Try Explaining Brushing Teeth to Your Child Like This

Every parent in the world is part of the universal battle that has been going on for centuries: The effort to get your kids to brush their teeth. For kids who think brushing their teeth is just parental tyranny, the war will go on forever. Try Explaining Brushing Teeth to Your Child Like This.

Your best bet for convincing your child to take on their own tooth brushing is to explain what it means, and why it’s important. So today, we’re here to share a few quick and easy approaches to help children understand why tooth brushing matters, and how to brush intelligently to get every stronghold of hidden plaque on purpose.

A good place to start is explaining what plaque really is. In terms your child can understand:

“Plaque is like leftover food on dishes. It gets icky if you don’t clean it off.”

There are lots of ways to explain plaque, from marauding tooth bandits to evil bacteria. But a really effective way is to use a little science experiment. Plaque is basically rotting food and the bacteria that make it rot that is still on your teeth. On a very small scale, it’s doing exactly the same thing as you might see on a dinner plate with a decaying tomato or dried-out pasta salad. Your child instinctively knows that decaying food is bad. So plaque is more easily understood as old food left on a plate that is getting hard and icky at the same time.

You can also explain the nightly tooth brushing like doing the dishes after supper. If you leave the dishes overnight, they get a lot worse to do later. So it’s best to brush every single night before bed.

“Brush your teeth without toothpaste. That’s what plaque tastes like”

Want your child to understand that leaving plaque on their teeth is bad? An easy way to show them is to brush just once without toothpaste. Consider doing this with your child for solidarity, and to talk about what the experience is like. Both of you wet your toothbrushes and brush your teeth clean together. That awful mouth flavor is the taste of the plaque on your teeth. So it’s no wonder why we chose to use minty toothpaste in the first place.

When your child complains, let them stop and explain that that’s the taste of the plaque they’re brushing away. For older kids, you can also explain that brushing without toothpaste is a good way to take stock of the healthy state of their mouth. It doesn’t taste nice, but it can be informative. That’s what your mouth tastes like and that taste even influences how you experience food if you don’t brush before eating.

“Any part of the tooth you don’t brush, that’s where plaque runs to hide. So brush every side”

Once your child understands the concept of brushing off bad-tasting plaque particles, you can explain the surfaces of the tooth. Every tooth is either a cube-like or wedge-like shape with a certain number of surfaces. Top, front, back, and the sides that touch the teeth to either side. It’s important that the toothbrush scrub at every possible surface of the tooth remove that plaque and polish those ivories.

And anywhere the toothbrush doesn’t make it, there is more plaque waiting to spread around the mouth and harden their defenses.
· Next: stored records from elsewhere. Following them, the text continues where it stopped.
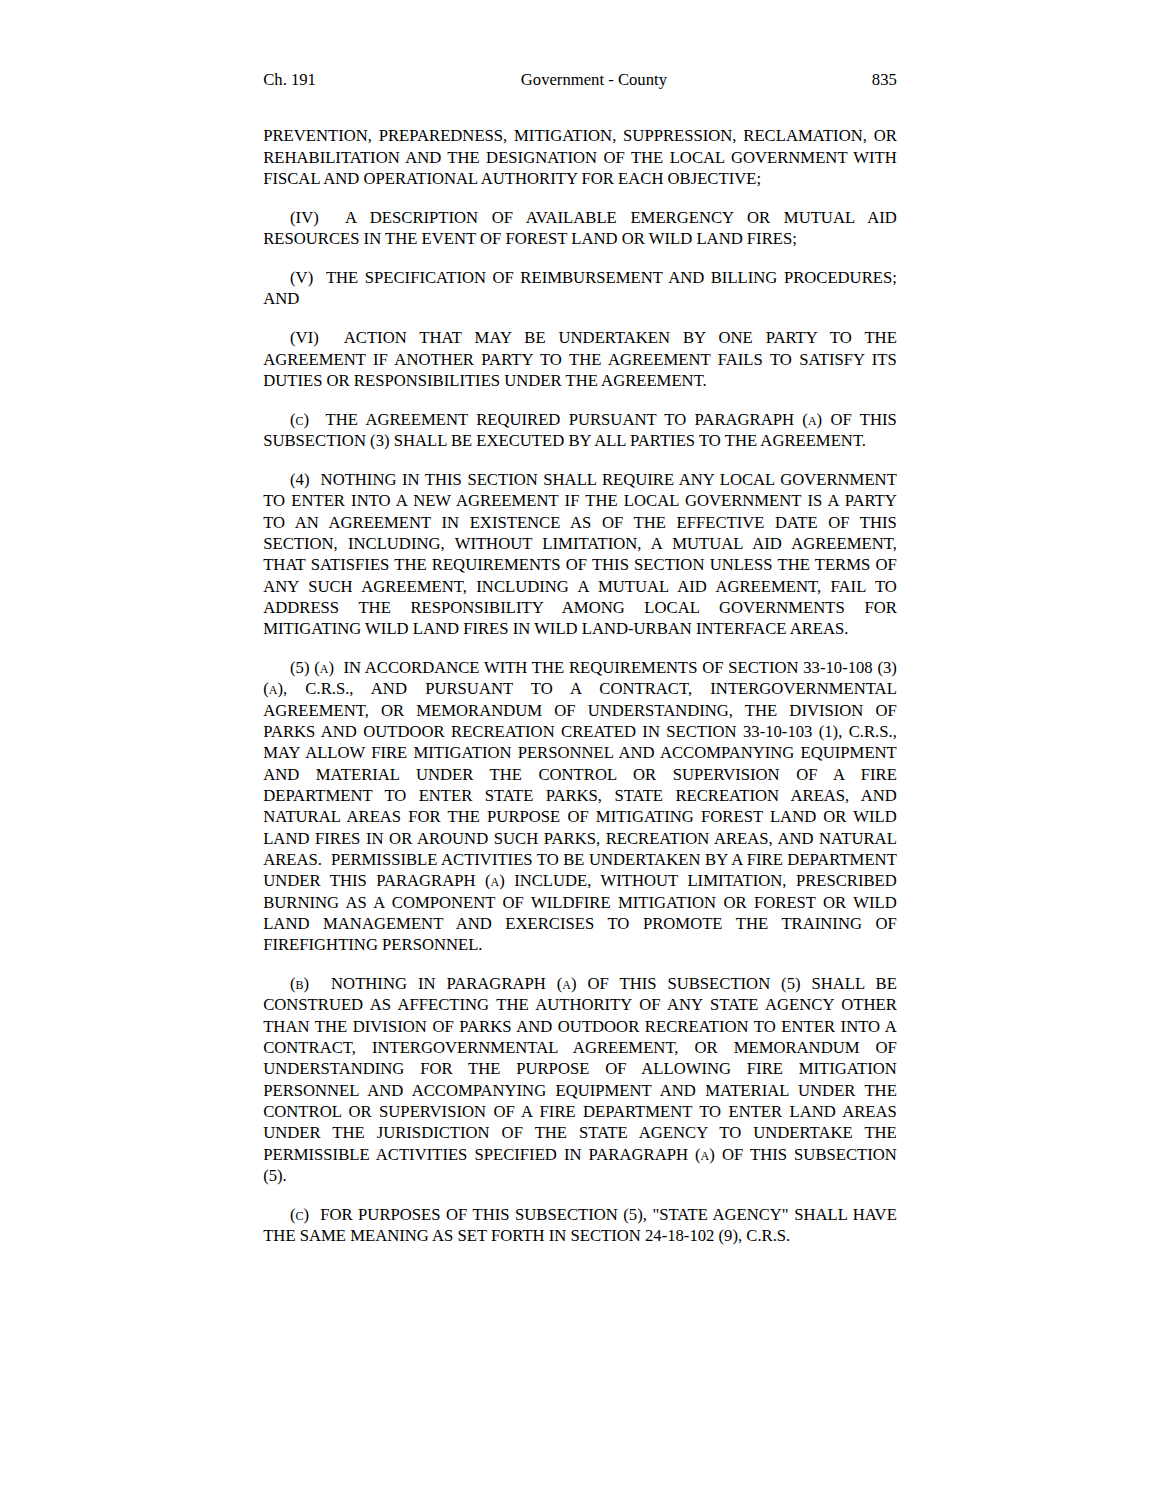Ch. 191
Government - County
835
PREVENTION, PREPAREDNESS, MITIGATION, SUPPRESSION, RECLAMATION, OR REHABILITATION AND THE DESIGNATION OF THE LOCAL GOVERNMENT WITH FISCAL AND OPERATIONAL AUTHORITY FOR EACH OBJECTIVE;
(IV) A DESCRIPTION OF AVAILABLE EMERGENCY OR MUTUAL AID RESOURCES IN THE EVENT OF FOREST LAND OR WILD LAND FIRES;
(V) THE SPECIFICATION OF REIMBURSEMENT AND BILLING PROCEDURES; AND
(VI) ACTION THAT MAY BE UNDERTAKEN BY ONE PARTY TO THE AGREEMENT IF ANOTHER PARTY TO THE AGREEMENT FAILS TO SATISFY ITS DUTIES OR RESPONSIBILITIES UNDER THE AGREEMENT.
(c) THE AGREEMENT REQUIRED PURSUANT TO PARAGRAPH (a) OF THIS SUBSECTION (3) SHALL BE EXECUTED BY ALL PARTIES TO THE AGREEMENT.
(4) NOTHING IN THIS SECTION SHALL REQUIRE ANY LOCAL GOVERNMENT TO ENTER INTO A NEW AGREEMENT IF THE LOCAL GOVERNMENT IS A PARTY TO AN AGREEMENT IN EXISTENCE AS OF THE EFFECTIVE DATE OF THIS SECTION, INCLUDING, WITHOUT LIMITATION, A MUTUAL AID AGREEMENT, THAT SATISFIES THE REQUIREMENTS OF THIS SECTION UNLESS THE TERMS OF ANY SUCH AGREEMENT, INCLUDING A MUTUAL AID AGREEMENT, FAIL TO ADDRESS THE RESPONSIBILITY AMONG LOCAL GOVERNMENTS FOR MITIGATING WILD LAND FIRES IN WILD LAND-URBAN INTERFACE AREAS.
(5) (a) IN ACCORDANCE WITH THE REQUIREMENTS OF SECTION 33-10-108 (3) (a), C.R.S., AND PURSUANT TO A CONTRACT, INTERGOVERNMENTAL AGREEMENT, OR MEMORANDUM OF UNDERSTANDING, THE DIVISION OF PARKS AND OUTDOOR RECREATION CREATED IN SECTION 33-10-103 (1), C.R.S., MAY ALLOW FIRE MITIGATION PERSONNEL AND ACCOMPANYING EQUIPMENT AND MATERIAL UNDER THE CONTROL OR SUPERVISION OF A FIRE DEPARTMENT TO ENTER STATE PARKS, STATE RECREATION AREAS, AND NATURAL AREAS FOR THE PURPOSE OF MITIGATING FOREST LAND OR WILD LAND FIRES IN OR AROUND SUCH PARKS, RECREATION AREAS, AND NATURAL AREAS. PERMISSIBLE ACTIVITIES TO BE UNDERTAKEN BY A FIRE DEPARTMENT UNDER THIS PARAGRAPH (a) INCLUDE, WITHOUT LIMITATION, PRESCRIBED BURNING AS A COMPONENT OF WILDFIRE MITIGATION OR FOREST OR WILD LAND MANAGEMENT AND EXERCISES TO PROMOTE THE TRAINING OF FIREFIGHTING PERSONNEL.
(b) NOTHING IN PARAGRAPH (a) OF THIS SUBSECTION (5) SHALL BE CONSTRUED AS AFFECTING THE AUTHORITY OF ANY STATE AGENCY OTHER THAN THE DIVISION OF PARKS AND OUTDOOR RECREATION TO ENTER INTO A CONTRACT, INTERGOVERNMENTAL AGREEMENT, OR MEMORANDUM OF UNDERSTANDING FOR THE PURPOSE OF ALLOWING FIRE MITIGATION PERSONNEL AND ACCOMPANYING EQUIPMENT AND MATERIAL UNDER THE CONTROL OR SUPERVISION OF A FIRE DEPARTMENT TO ENTER LAND AREAS UNDER THE JURISDICTION OF THE STATE AGENCY TO UNDERTAKE THE PERMISSIBLE ACTIVITIES SPECIFIED IN PARAGRAPH (a) OF THIS SUBSECTION (5).
(c) FOR PURPOSES OF THIS SUBSECTION (5), "STATE AGENCY" SHALL HAVE THE SAME MEANING AS SET FORTH IN SECTION 24-18-102 (9), C.R.S.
Explain to your child that they should seek to brush at all possible angles to make sure the plaque has no place to hide.

“Flossing helps you attack plaque where the toothbrush can’t go”
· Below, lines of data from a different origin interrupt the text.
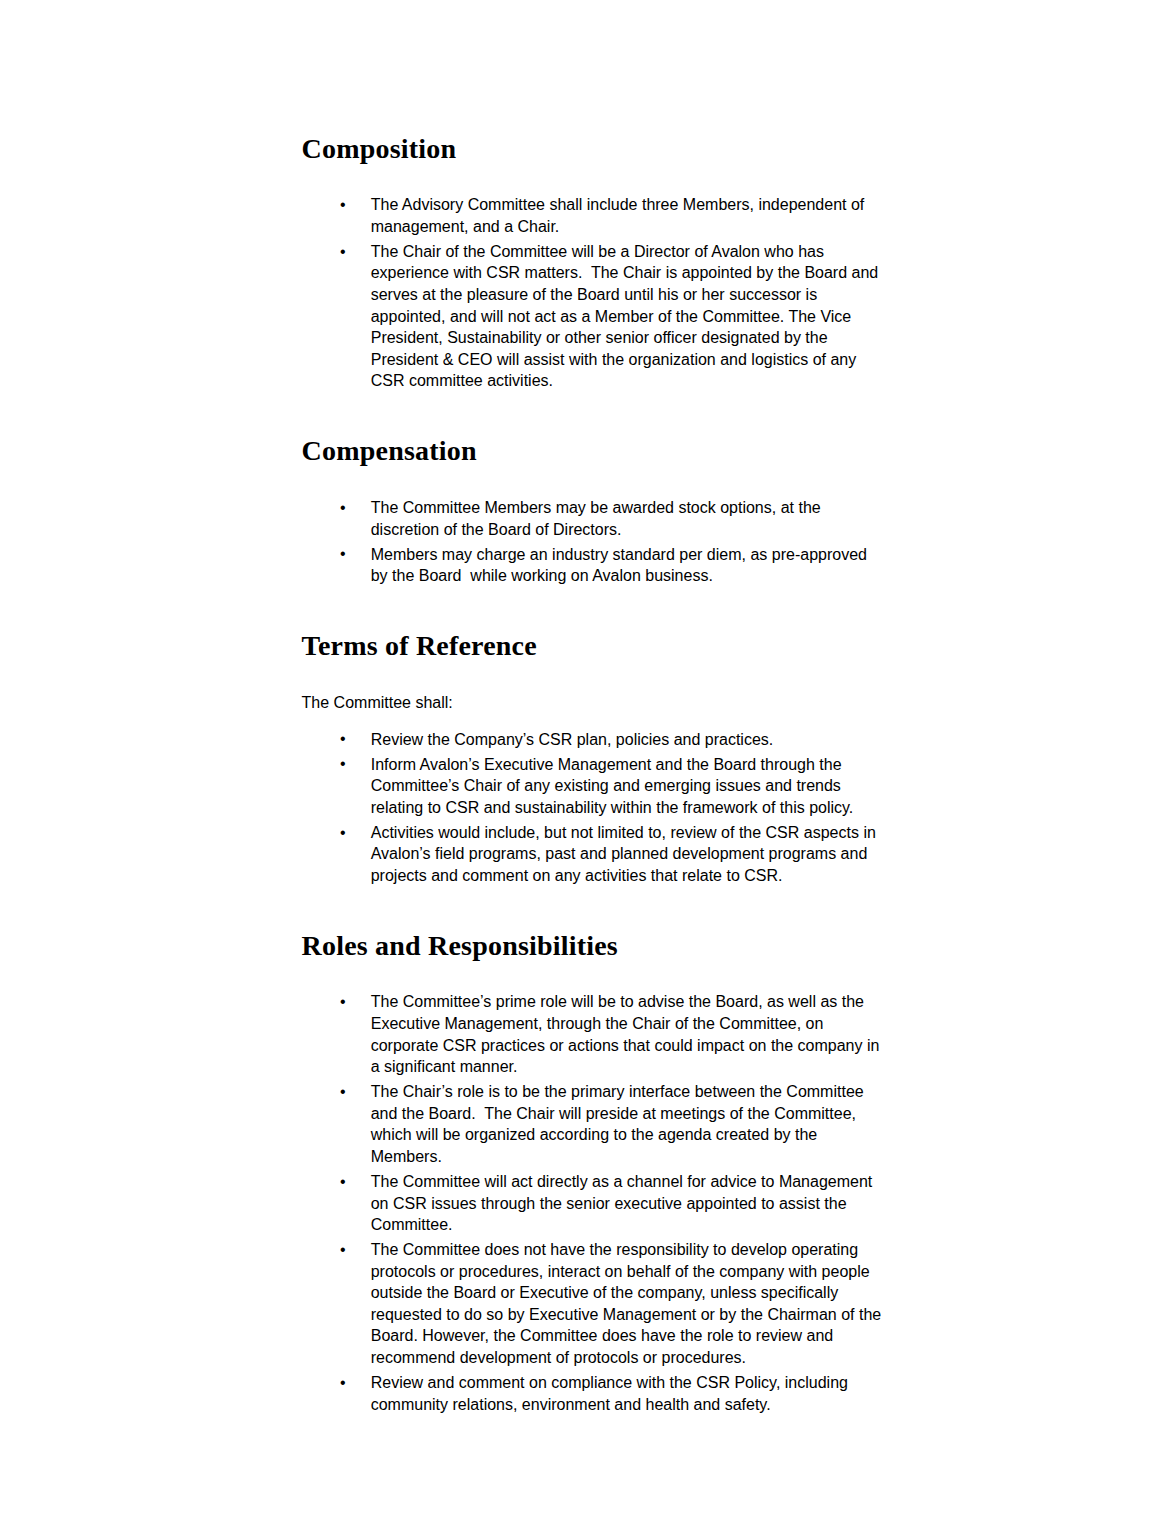Composition
The Advisory Committee shall include three Members, independent of management, and a Chair.
The Chair of the Committee will be a Director of Avalon who has experience with CSR matters. The Chair is appointed by the Board and serves at the pleasure of the Board until his or her successor is appointed, and will not act as a Member of the Committee. The Vice President, Sustainability or other senior officer designated by the President & CEO will assist with the organization and logistics of any CSR committee activities.
Compensation
The Committee Members may be awarded stock options, at the discretion of the Board of Directors.
Members may charge an industry standard per diem, as pre-approved by the Board while working on Avalon business.
Terms of Reference
The Committee shall:
Review the Company’s CSR plan, policies and practices.
Inform Avalon’s Executive Management and the Board through the Committee’s Chair of any existing and emerging issues and trends relating to CSR and sustainability within the framework of this policy.
Activities would include, but not limited to, review of the CSR aspects in Avalon’s field programs, past and planned development programs and projects and comment on any activities that relate to CSR.
Roles and Responsibilities
The Committee’s prime role will be to advise the Board, as well as the Executive Management, through the Chair of the Committee, on corporate CSR practices or actions that could impact on the company in a significant manner.
The Chair’s role is to be the primary interface between the Committee and the Board. The Chair will preside at meetings of the Committee, which will be organized according to the agenda created by the Members.
The Committee will act directly as a channel for advice to Management on CSR issues through the senior executive appointed to assist the Committee.
The Committee does not have the responsibility to develop operating protocols or procedures, interact on behalf of the company with people outside the Board or Executive of the company, unless specifically requested to do so by Executive Management or by the Chairman of the Board. However, the Committee does have the role to review and recommend development of protocols or procedures.
Review and comment on compliance with the CSR Policy, including community relations, environment and health and safety.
Finally, flossing is often a whole new battle in the war for tooth hygiene. Not only is it extra, it’s also more physically challenging for children to accomplish. Flosser sticks are a great way to get your kids started, and the best way to make their flossing effective is to explain the purpose: To get those inner surfaces.
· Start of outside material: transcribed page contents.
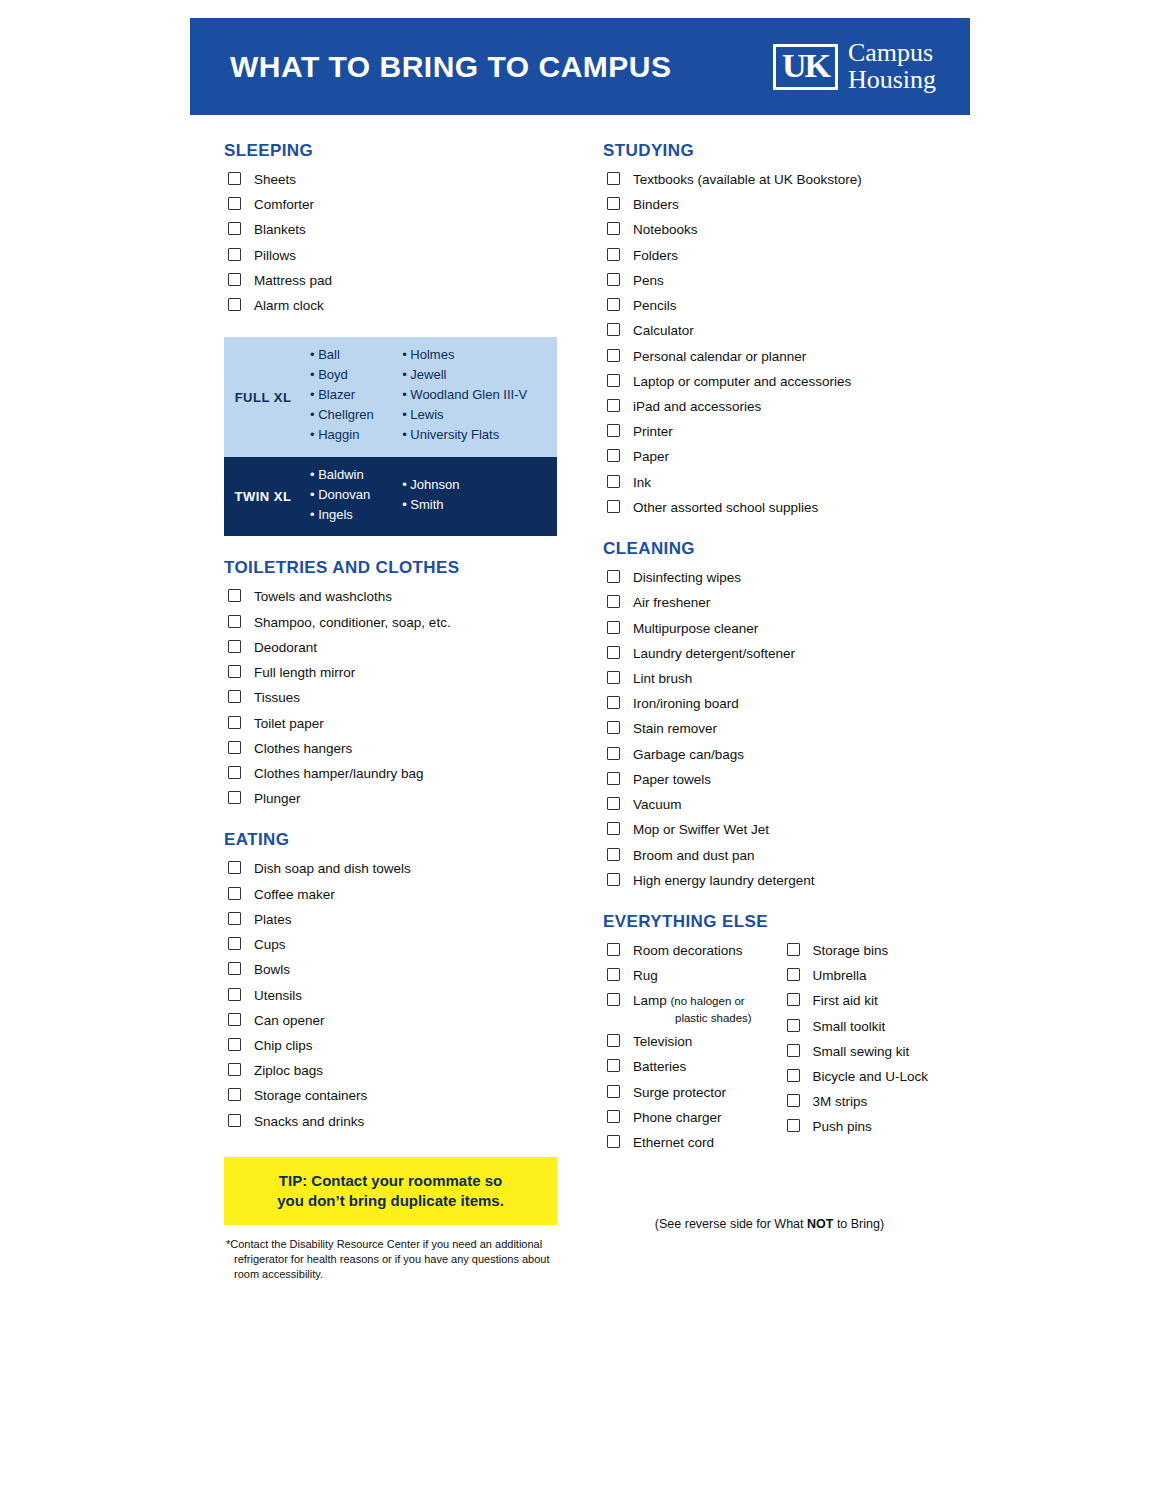What to Bring to Campus
UK
Campus Housing
Sleeping
Sheets
Comforter
Blankets
Pillows
Mattress pad
Alarm clock
| FULL XL | Ball Boyd Blazer Chellgren Haggin | Holmes Jewell Woodland Glen III-V Lewis University Flats |
| TWIN XL | Baldwin Donovan Ingels | Johnson Smith |
Toiletries and Clothes
Towels and washcloths
Shampoo, conditioner, soap, etc.
Deodorant
Full length mirror
Tissues
Toilet paper
Clothes hangers
Clothes hamper/laundry bag
Plunger
Eating
Dish soap and dish towels
Coffee maker
Plates
Cups
Bowls
Utensils
Can opener
Chip clips
Ziploc bags
Storage containers
Snacks and drinks
TIP: Contact your roommate so
you don’t bring duplicate items.
*Contact the Disability Resource Center if you need an additional refrigerator for health reasons or if you have any questions about room accessibility.
Studying
Textbooks (available at UK Bookstore)
Binders
Notebooks
Folders
Pens
Pencils
Calculator
Personal calendar or planner
Laptop or computer and accessories
iPad and accessories
Printer
Paper
Ink
Other assorted school supplies
Cleaning
Disinfecting wipes
Air freshener
Multipurpose cleaner
Laundry detergent/softener
Lint brush
Iron/ironing board
Stain remover
Garbage can/bags
Paper towels
Vacuum
Mop or Swiffer Wet Jet
Broom and dust pan
High energy laundry detergent
Everything Else
Room decorations
Rug
Lamp (no halogen or plastic shades)
Television
Batteries
Surge protector
Phone charger
Ethernet cord
Storage bins
Umbrella
First aid kit
Small toolkit
Small sewing kit
Bicycle and U-Lock
3M strips
Push pins
(See reverse side for What NOT to Bring)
Flossing goes where the toothbrush can’t, between the teeth where the narrow passage and vertical surfaces make it impossible for the brushes to get in there. The flosser line needs to rub the plaque off of the insides of the ‘canyon walls’ between their teeth, including the little dip into the gums at the bottom. It helps to rinse flosser sticks after every tooth or three.

Children can learn to care about tooth brushing and take care of the task themselves. But first, they have to understand why it’s an important part of personal hygiene. By showing your children what plaque is and why brushing works, they will have a real science-backed reason to take care of their own teeth.